» Your instructions: Retype every line of the records below, character for character, in the same order.

» Data supplied:
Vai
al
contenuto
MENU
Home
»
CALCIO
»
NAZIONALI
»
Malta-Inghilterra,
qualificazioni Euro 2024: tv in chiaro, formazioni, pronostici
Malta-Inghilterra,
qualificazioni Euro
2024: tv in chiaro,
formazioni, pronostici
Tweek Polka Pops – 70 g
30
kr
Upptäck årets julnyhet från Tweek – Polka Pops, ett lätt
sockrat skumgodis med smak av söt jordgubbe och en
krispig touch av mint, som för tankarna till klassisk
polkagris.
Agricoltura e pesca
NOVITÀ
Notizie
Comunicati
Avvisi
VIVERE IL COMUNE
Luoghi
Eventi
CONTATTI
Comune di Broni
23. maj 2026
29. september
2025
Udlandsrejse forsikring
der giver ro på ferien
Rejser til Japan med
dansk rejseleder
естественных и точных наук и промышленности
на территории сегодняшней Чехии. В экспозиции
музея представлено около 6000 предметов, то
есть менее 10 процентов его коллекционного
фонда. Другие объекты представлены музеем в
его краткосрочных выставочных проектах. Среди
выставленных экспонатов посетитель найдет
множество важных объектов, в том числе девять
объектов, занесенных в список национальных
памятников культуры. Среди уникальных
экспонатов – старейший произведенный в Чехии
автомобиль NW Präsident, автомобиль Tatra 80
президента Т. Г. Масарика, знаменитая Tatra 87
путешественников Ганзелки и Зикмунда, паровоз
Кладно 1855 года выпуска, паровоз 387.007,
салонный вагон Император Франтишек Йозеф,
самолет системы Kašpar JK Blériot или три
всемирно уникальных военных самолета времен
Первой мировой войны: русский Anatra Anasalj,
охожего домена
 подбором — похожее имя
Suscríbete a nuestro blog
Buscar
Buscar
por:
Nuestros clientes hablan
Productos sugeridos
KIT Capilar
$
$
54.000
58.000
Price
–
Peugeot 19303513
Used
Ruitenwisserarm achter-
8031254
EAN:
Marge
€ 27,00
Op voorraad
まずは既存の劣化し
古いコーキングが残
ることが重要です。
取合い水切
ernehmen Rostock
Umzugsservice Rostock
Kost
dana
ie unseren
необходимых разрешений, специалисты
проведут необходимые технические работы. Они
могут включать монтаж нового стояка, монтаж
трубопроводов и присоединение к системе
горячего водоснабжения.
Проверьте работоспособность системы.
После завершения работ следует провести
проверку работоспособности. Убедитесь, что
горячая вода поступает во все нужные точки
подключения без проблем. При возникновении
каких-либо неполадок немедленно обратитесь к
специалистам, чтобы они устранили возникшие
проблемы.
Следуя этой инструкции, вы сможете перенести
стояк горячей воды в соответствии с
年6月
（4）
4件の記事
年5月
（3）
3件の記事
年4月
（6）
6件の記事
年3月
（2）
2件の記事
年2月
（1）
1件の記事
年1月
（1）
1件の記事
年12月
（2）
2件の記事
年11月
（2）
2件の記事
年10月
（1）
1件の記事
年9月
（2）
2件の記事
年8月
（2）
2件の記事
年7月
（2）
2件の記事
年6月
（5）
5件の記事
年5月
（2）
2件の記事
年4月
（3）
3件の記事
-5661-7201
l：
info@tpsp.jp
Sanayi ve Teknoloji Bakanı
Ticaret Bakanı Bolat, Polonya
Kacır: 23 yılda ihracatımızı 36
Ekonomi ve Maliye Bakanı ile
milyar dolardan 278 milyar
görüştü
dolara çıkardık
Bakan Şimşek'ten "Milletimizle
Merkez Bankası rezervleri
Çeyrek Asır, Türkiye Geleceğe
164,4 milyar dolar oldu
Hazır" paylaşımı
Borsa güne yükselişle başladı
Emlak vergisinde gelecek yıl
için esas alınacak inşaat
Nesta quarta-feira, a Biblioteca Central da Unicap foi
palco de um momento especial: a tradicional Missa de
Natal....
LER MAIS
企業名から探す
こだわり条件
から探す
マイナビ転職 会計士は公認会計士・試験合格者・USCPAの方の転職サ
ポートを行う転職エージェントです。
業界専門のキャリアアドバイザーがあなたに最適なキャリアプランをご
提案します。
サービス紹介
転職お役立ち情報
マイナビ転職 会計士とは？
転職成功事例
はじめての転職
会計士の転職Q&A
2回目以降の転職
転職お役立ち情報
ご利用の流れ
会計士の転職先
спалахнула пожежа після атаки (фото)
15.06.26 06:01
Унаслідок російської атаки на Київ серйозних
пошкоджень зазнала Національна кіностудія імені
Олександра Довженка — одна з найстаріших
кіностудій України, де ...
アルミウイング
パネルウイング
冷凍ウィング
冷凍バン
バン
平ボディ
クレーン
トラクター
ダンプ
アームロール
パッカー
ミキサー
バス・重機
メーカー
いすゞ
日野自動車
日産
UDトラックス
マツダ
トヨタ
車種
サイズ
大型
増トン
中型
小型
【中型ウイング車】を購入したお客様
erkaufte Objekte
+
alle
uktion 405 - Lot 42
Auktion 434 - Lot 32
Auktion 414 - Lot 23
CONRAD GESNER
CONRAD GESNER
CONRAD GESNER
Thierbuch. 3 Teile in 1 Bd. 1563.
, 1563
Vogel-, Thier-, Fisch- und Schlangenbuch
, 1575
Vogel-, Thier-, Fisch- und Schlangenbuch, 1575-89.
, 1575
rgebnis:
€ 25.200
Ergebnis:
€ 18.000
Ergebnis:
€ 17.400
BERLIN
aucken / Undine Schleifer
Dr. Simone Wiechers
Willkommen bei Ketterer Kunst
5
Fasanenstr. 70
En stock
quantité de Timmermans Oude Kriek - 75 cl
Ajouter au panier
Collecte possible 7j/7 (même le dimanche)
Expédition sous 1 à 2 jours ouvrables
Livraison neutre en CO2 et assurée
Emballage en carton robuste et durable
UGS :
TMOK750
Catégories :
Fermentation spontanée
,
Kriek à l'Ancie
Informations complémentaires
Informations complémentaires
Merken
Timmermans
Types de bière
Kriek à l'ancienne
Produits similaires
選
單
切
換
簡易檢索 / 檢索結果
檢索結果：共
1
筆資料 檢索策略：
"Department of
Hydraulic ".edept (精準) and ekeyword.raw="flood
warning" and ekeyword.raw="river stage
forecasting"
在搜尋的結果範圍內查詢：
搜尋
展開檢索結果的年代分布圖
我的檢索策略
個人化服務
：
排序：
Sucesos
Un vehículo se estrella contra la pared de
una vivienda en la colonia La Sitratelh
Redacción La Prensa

» Solution for this exercise:
Vai
al
contenuto
MENU
Home
»
CALCIO
»
NAZIONALI
»
Malta-Inghilterra,
qualificazioni Euro 2024: tv in chiaro, formazioni, pronostici
Malta-Inghilterra,
qualificazioni Euro
2024: tv in chiaro,
formazioni, pronostici
Tweek Polka Pops – 70 g
30
kr
Upptäck årets julnyhet från Tweek – Polka Pops, ett lätt
sockrat skumgodis med smak av söt jordgubbe och en
krispig touch av mint, som för tankarna till klassisk
polkagris.
Agricoltura e pesca
NOVITÀ
Notizie
Comunicati
Avvisi
VIVERE IL COMUNE
Luoghi
Eventi
CONTATTI
Comune di Broni
23. maj 2026
29. september
2025
Udlandsrejse forsikring
der giver ro på ferien
Rejser til Japan med
dansk rejseleder
естественных и точных наук и промышленности
на территории сегодняшней Чехии. В экспозиции
музея представлено около 6000 предметов, то
есть менее 10 процентов его коллекционного
фонда. Другие объекты представлены музеем в
его краткосрочных выставочных проектах. Среди
выставленных экспонатов посетитель найдет
множество важных объектов, в том числе девять
объектов, занесенных в список национальных
памятников культуры. Среди уникальных
экспонатов – старейший произведенный в Чехии
автомобиль NW Präsident, автомобиль Tatra 80
президента Т. Г. Масарика, знаменитая Tatra 87
путешественников Ганзелки и Зикмунда, паровоз
Кладно 1855 года выпуска, паровоз 387.007,
салонный вагон Император Франтишек Йозеф,
самолет системы Kašpar JK Blériot или три
всемирно уникальных военных самолета времен
Первой мировой войны: русский Anatra Anasalj,
охожего домена
 подбором — похожее имя
Suscríbete a nuestro blog
Buscar
Buscar
por:
Nuestros clientes hablan
Productos sugeridos
KIT Capilar
$
$
54.000
58.000
Price
–
Peugeot 19303513
Used
Ruitenwisserarm achter-
8031254
EAN:
Marge
€ 27,00
Op voorraad
まずは既存の劣化し
古いコーキングが残
ることが重要です。
取合い水切
ernehmen Rostock
Umzugsservice Rostock
Kost
dana
ie unseren
необходимых разрешений, специалисты
проведут необходимые технические работы. Они
могут включать монтаж нового стояка, монтаж
трубопроводов и присоединение к системе
горячего водоснабжения.
Проверьте работоспособность системы.
После завершения работ следует провести
проверку работоспособности. Убедитесь, что
горячая вода поступает во все нужные точки
подключения без проблем. При возникновении
каких-либо неполадок немедленно обратитесь к
специалистам, чтобы они устранили возникшие
проблемы.
Следуя этой инструкции, вы сможете перенести
стояк горячей воды в соответствии с
年6月
（4）
4件の記事
年5月
（3）
3件の記事
年4月
（6）
6件の記事
年3月
（2）
2件の記事
年2月
（1）
1件の記事
年1月
（1）
1件の記事
年12月
（2）
2件の記事
年11月
（2）
2件の記事
年10月
（1）
1件の記事
年9月
（2）
2件の記事
年8月
（2）
2件の記事
年7月
（2）
2件の記事
年6月
（5）
5件の記事
年5月
（2）
2件の記事
年4月
（3）
3件の記事
-5661-7201
l：
info@tpsp.jp
Sanayi ve Teknoloji Bakanı
Ticaret Bakanı Bolat, Polonya
Kacır: 23 yılda ihracatımızı 36
Ekonomi ve Maliye Bakanı ile
milyar dolardan 278 milyar
görüştü
dolara çıkardık
Bakan Şimşek'ten "Milletimizle
Merkez Bankası rezervleri
Çeyrek Asır, Türkiye Geleceğe
164,4 milyar dolar oldu
Hazır" paylaşımı
Borsa güne yükselişle başladı
Emlak vergisinde gelecek yıl
için esas alınacak inşaat
Nesta quarta-feira, a Biblioteca Central da Unicap foi
palco de um momento especial: a tradicional Missa de
Natal....
LER MAIS
企業名から探す
こだわり条件
から探す
マイナビ転職 会計士は公認会計士・試験合格者・USCPAの方の転職サ
ポートを行う転職エージェントです。
業界専門のキャリアアドバイザーがあなたに最適なキャリアプランをご
提案します。
サービス紹介
転職お役立ち情報
マイナビ転職 会計士とは？
転職成功事例
はじめての転職
会計士の転職Q&A
2回目以降の転職
転職お役立ち情報
ご利用の流れ
会計士の転職先
спалахнула пожежа після атаки (фото)
15.06.26 06:01
Унаслідок російської атаки на Київ серйозних
пошкоджень зазнала Національна кіностудія імені
Олександра Довженка — одна з найстаріших
кіностудій України, де ...
アルミウイング
パネルウイング
冷凍ウィング
冷凍バン
バン
平ボディ
クレーン
トラクター
ダンプ
アームロール
パッカー
ミキサー
バス・重機
メーカー
いすゞ
日野自動車
日産
UDトラックス
マツダ
トヨタ
車種
サイズ
大型
増トン
中型
小型
【中型ウイング車】を購入したお客様
erkaufte Objekte
+
alle
uktion 405 - Lot 42
Auktion 434 - Lot 32
Auktion 414 - Lot 23
CONRAD GESNER
CONRAD GESNER
CONRAD GESNER
Thierbuch. 3 Teile in 1 Bd. 1563.
, 1563
Vogel-, Thier-, Fisch- und Schlangenbuch
, 1575
Vogel-, Thier-, Fisch- und Schlangenbuch, 1575-89.
, 1575
rgebnis:
€ 25.200
Ergebnis:
€ 18.000
Ergebnis:
€ 17.400
BERLIN
aucken / Undine Schleifer
Dr. Simone Wiechers
Willkommen bei Ketterer Kunst
5
Fasanenstr. 70
En stock
quantité de Timmermans Oude Kriek - 75 cl
Ajouter au panier
Collecte possible 7j/7 (même le dimanche)
Expédition sous 1 à 2 jours ouvrables
Livraison neutre en CO2 et assurée
Emballage en carton robuste et durable
UGS :
TMOK750
Catégories :
Fermentation spontanée
,
Kriek à l'Ancie
Informations complémentaires
Informations complémentaires
Merken
Timmermans
Types de bière
Kriek à l'ancienne
Produits similaires
選
單
切
換
簡易檢索 / 檢索結果
檢索結果：共
1
筆資料 檢索策略：
"Department of
Hydraulic ".edept (精準) and ekeyword.raw="flood
warning" and ekeyword.raw="river stage
forecasting"
在搜尋的結果範圍內查詢：
搜尋
展開檢索結果的年代分布圖
我的檢索策略
個人化服務
：
排序：
Sucesos
Un vehículo se estrella contra la pared de
una vivienda en la colonia La Sitratelh
Redacción La Prensa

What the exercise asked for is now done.